Problem a
Which lines of the entries below contain the string "Signal"? Copy each of them out.

Whole-Stage Code Generation¶

HashAggregateExec supports Whole-Stage Code Generation (as an AggregateCodegenSupport physical operator) only when supportCodegen flag is enabled.

HashAggregateExec is given hashAgg as the variable prefix.

doConsumeWithKeys¶

AggregateCodegenSupport

doConsumeWithKeys(
  ctx: CodegenContext,
  input: Seq[ExprCode]): String

doConsumeWithKeys is part of the AggregateCodegenSupport abstraction.

doConsumeWithKeys...FIXME

doProduceWithKeys¶

AggregateCodegenSupport

doProduceWithKeys(
  ctx: CodegenContext): String

doProduceWithKeys is part of the AggregateCodegenSupport abstraction.

doProduceWithKeys uses the following configuration properties:

doProduceWithKeys...FIXME

In the end, doProduceWithKeys generates the following Java code (with the []-marked sections filled out):

if (![initAgg]) {
  [initAgg] = true;
  [createFastHashMap]
  [addHookToCloseFastHashMap]
  [hashMapTerm] = [thisPlan].createHashMap();
  long [beforeAgg] = System.nanoTime();
  [doAggFuncName]();
  [aggTime].add((System.nanoTime() - [beforeAgg]) / [NANOS_PER_MILLIS]);
}
// output the result
[outputFromFastHashMap]
[outputFromRegularHashMap]

Creating HashMap¶

createHashMap(): UnsafeFixedWidthAggregationMap

Note

createHashMap is used in the Java code from doProduceWithKeys.

Problem b
In the HashAggregateExec text above, what variable prefix is HashAggregateExec given?

The input

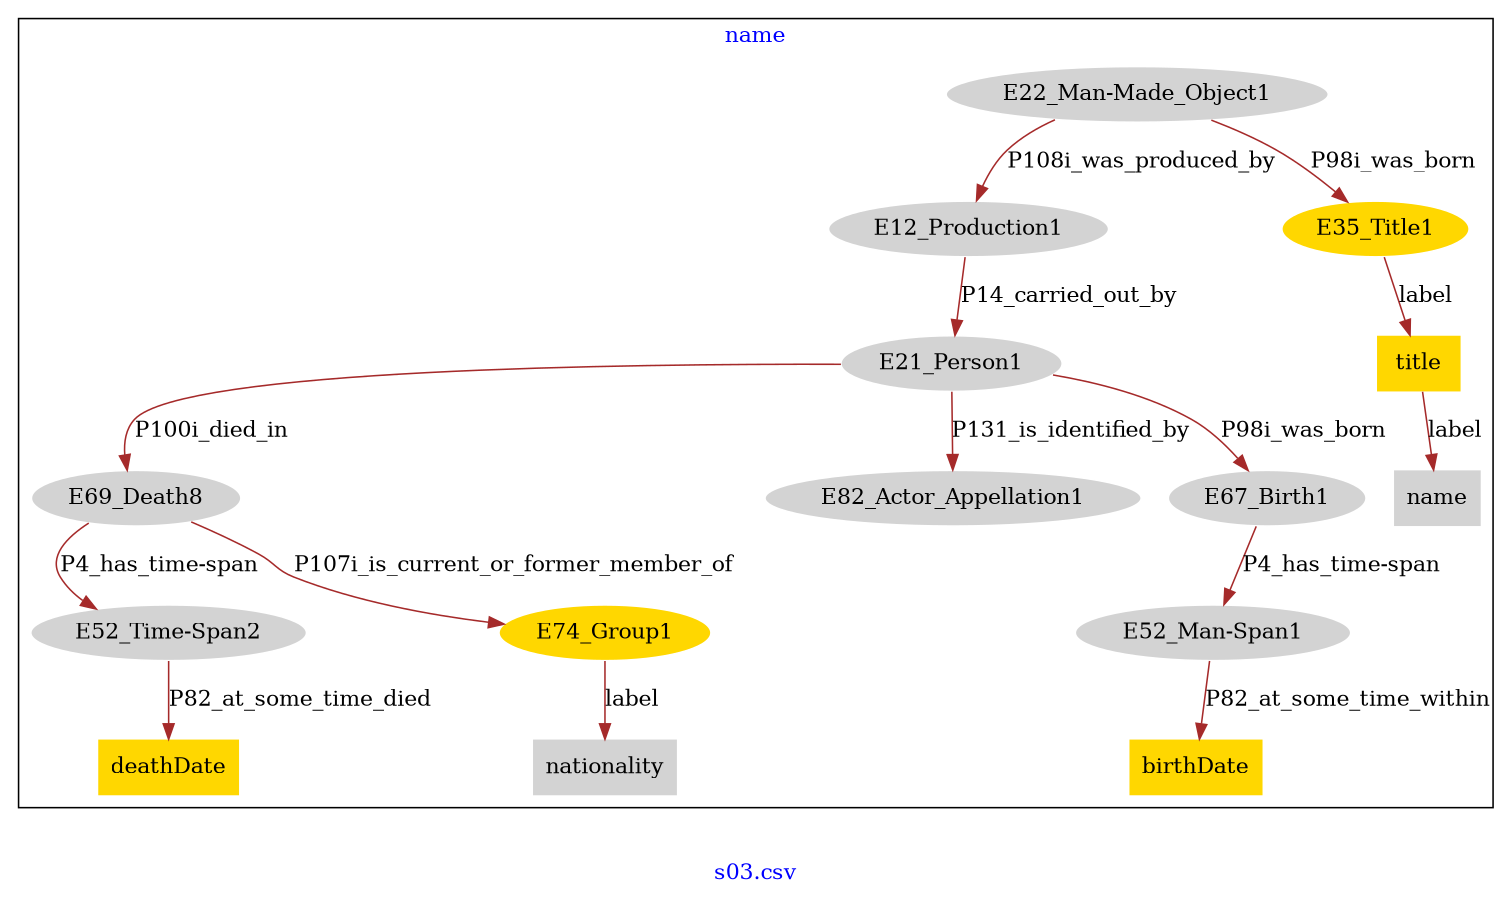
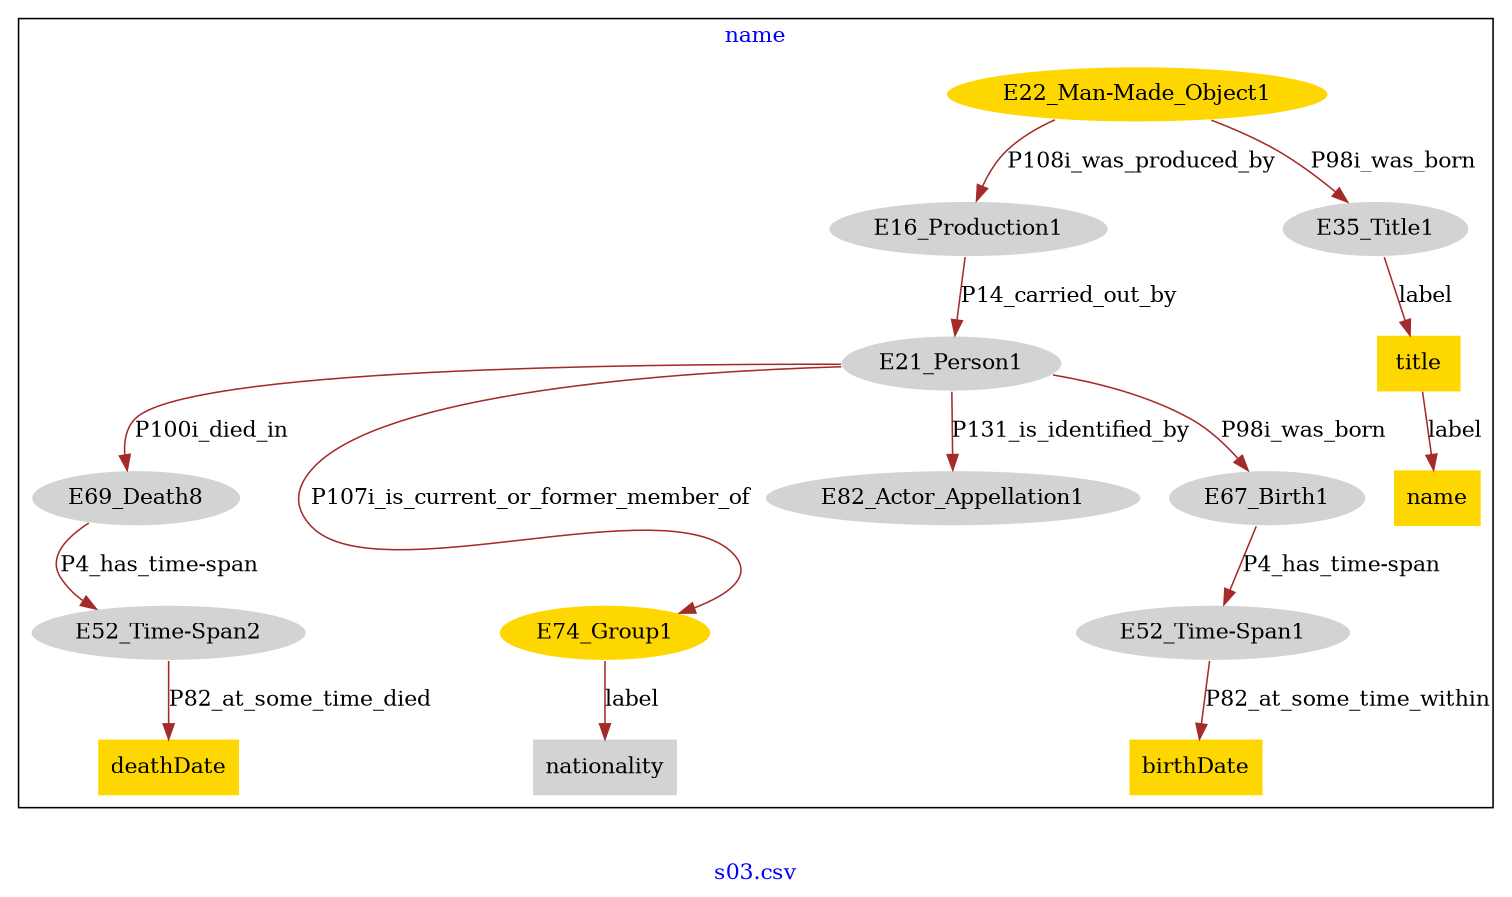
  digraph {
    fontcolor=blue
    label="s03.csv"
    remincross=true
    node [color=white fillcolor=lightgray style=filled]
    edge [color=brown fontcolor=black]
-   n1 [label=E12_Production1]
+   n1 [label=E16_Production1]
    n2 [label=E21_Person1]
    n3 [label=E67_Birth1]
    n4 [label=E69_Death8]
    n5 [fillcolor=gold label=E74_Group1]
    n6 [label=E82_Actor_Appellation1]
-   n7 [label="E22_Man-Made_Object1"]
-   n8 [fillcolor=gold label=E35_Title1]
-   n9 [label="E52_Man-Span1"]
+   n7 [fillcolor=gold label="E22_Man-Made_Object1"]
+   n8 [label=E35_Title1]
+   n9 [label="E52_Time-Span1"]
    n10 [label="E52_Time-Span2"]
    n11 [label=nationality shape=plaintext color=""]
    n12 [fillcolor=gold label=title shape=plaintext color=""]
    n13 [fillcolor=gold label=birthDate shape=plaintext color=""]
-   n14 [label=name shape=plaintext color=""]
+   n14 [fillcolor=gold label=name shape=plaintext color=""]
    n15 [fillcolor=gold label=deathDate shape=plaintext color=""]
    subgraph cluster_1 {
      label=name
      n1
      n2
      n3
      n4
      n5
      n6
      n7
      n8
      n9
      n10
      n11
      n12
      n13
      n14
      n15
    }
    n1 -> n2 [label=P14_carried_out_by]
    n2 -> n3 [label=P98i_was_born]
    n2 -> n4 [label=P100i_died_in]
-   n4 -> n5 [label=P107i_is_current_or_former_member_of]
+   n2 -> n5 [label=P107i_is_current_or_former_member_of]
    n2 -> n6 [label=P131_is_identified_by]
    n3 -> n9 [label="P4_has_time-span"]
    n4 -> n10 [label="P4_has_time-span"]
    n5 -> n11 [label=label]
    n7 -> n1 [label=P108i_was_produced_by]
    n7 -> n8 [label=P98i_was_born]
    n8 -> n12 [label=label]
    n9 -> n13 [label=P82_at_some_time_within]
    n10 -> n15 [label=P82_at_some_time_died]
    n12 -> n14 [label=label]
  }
...
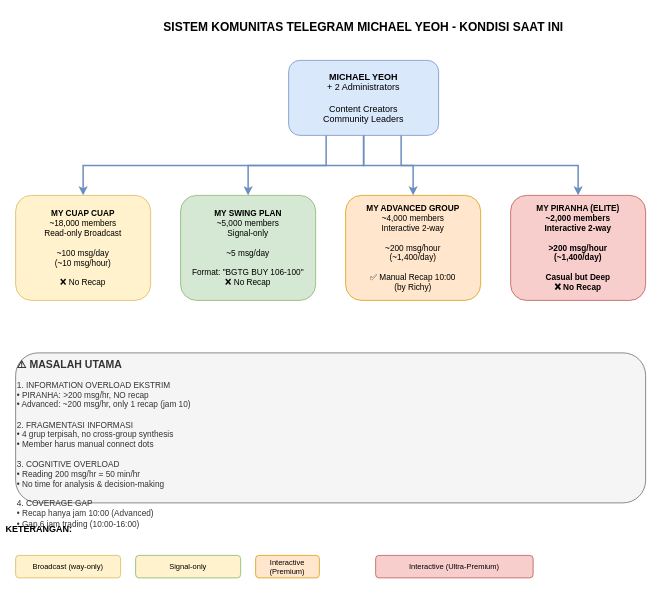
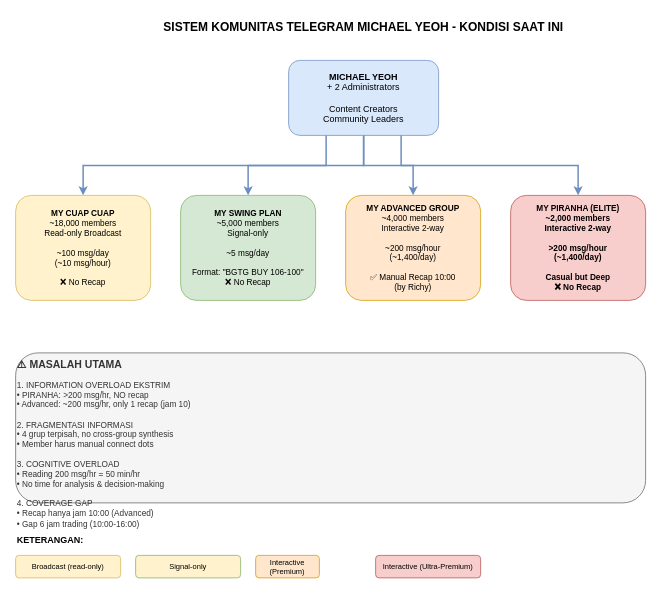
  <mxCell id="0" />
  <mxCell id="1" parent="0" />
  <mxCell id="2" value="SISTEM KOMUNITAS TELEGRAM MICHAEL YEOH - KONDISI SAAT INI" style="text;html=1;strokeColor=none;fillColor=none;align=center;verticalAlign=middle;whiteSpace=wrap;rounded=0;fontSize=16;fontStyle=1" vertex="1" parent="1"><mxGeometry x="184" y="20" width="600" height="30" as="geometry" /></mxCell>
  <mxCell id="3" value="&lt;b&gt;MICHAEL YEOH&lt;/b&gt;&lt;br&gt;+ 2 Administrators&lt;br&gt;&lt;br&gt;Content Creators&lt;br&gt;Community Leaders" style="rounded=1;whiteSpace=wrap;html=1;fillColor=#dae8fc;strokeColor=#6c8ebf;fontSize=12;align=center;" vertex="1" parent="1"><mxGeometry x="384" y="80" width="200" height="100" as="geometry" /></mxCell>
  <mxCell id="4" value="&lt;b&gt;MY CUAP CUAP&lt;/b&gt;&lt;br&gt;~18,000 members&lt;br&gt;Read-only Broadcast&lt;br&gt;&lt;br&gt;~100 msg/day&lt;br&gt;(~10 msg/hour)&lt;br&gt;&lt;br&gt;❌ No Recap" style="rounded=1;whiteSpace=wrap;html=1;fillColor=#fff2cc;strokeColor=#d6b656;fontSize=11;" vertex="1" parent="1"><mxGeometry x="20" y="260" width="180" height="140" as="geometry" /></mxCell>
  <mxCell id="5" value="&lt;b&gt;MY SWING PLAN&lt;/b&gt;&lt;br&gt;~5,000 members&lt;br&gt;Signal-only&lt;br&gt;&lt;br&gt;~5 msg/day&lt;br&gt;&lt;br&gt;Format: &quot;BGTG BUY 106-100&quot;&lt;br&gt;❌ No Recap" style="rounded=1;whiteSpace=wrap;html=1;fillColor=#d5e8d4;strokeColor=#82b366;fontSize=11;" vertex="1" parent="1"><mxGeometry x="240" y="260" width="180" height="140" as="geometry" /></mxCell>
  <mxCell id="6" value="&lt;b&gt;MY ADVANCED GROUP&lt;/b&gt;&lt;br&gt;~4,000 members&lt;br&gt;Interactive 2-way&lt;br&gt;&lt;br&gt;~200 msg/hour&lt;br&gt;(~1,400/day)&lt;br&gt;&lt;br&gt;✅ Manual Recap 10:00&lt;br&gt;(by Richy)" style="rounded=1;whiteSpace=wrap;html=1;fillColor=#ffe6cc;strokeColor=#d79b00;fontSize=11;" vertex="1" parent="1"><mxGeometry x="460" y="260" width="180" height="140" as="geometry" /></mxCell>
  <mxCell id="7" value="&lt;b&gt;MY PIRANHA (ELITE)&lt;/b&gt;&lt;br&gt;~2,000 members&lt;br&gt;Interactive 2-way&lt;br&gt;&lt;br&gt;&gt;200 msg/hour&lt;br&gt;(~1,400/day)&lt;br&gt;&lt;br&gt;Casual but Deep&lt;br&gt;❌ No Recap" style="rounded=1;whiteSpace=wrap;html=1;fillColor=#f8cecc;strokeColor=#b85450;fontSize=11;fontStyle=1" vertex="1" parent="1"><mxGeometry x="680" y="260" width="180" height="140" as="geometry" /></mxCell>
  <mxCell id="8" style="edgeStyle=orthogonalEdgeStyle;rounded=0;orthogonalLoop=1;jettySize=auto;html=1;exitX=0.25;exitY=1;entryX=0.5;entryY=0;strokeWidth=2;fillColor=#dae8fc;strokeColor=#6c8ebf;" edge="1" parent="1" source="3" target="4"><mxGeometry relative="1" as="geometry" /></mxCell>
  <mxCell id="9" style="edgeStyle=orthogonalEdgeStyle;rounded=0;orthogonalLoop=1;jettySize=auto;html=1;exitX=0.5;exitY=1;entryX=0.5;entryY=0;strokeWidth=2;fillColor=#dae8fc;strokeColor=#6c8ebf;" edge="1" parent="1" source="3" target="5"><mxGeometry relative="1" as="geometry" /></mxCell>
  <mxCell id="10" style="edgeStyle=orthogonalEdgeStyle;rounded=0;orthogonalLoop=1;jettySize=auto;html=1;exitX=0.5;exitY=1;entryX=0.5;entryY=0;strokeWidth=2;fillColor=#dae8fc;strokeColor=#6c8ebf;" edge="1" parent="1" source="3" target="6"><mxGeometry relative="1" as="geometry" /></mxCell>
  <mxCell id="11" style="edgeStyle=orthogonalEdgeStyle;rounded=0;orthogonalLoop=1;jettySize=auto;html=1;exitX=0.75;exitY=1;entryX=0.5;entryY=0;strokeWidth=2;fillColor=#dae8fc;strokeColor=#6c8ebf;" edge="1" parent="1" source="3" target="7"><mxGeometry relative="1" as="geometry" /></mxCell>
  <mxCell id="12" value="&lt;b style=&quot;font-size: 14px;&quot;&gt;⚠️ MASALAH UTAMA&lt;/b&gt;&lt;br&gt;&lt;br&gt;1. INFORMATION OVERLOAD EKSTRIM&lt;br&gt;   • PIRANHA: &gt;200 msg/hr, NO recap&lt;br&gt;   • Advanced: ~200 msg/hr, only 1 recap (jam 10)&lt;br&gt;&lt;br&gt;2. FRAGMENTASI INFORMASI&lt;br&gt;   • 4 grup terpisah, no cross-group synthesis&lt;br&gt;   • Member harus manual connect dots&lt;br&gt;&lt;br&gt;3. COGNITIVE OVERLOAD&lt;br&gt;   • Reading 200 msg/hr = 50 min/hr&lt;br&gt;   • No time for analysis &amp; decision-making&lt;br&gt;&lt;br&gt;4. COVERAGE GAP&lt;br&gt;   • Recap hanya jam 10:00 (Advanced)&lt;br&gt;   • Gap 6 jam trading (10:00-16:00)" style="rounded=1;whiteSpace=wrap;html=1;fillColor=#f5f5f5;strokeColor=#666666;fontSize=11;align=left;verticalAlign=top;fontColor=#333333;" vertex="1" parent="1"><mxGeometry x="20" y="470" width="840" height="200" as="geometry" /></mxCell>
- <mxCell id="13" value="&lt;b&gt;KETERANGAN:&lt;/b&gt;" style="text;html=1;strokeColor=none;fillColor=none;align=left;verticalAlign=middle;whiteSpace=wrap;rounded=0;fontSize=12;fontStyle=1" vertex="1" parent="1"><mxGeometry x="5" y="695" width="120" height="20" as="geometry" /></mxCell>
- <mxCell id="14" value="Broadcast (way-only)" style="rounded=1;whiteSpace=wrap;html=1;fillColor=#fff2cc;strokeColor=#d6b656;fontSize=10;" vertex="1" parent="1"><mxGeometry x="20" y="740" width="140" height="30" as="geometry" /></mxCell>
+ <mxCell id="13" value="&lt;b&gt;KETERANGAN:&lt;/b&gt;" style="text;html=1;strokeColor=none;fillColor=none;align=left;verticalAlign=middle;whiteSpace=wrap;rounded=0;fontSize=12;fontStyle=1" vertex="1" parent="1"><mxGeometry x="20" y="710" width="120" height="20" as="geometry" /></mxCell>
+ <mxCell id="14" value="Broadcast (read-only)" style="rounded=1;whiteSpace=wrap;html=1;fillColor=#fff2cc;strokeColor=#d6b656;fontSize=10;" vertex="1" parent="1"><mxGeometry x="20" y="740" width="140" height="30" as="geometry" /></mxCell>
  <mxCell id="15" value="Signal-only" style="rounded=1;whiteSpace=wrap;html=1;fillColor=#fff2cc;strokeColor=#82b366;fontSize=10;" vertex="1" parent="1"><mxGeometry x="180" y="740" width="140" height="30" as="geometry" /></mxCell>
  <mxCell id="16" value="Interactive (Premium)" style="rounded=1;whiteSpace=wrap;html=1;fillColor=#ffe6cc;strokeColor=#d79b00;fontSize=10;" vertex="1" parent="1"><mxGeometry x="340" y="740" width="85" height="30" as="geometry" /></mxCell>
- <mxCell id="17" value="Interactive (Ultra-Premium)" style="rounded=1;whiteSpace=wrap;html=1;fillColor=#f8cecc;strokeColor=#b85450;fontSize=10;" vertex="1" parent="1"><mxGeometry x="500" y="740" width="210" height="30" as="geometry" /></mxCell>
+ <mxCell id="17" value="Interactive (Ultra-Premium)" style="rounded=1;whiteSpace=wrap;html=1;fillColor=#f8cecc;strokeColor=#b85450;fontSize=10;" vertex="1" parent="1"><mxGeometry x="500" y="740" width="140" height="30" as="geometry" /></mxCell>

Solution a
  <mxCell id="5" value="&lt;b&gt;MY SWING PLAN&lt;/b&gt;&lt;br&gt;~5,000 members&lt;br&gt;Signal-only&lt;br&gt;&lt;br&gt;~5 msg/day&lt;br&gt;&lt;br&gt;Format: &quot;BGTG BUY 106-100&quot;&lt;br&gt;❌ No Recap" style="rounded=1;whiteSpace=wrap;html=1;fillColor=#d5e8d4;strokeColor=#82b366;fontSize=11;" vertex="1" parent="1"><mxGeometry x="240" y="260" width="180" height="140" as="geometry" /></mxCell>
  <mxCell id="15" value="Signal-only" style="rounded=1;whiteSpace=wrap;html=1;fillColor=#fff2cc;strokeColor=#82b366;fontSize=10;" vertex="1" parent="1"><mxGeometry x="180" y="740" width="140" height="30" as="geometry" /></mxCell>

Solution b
hashAgg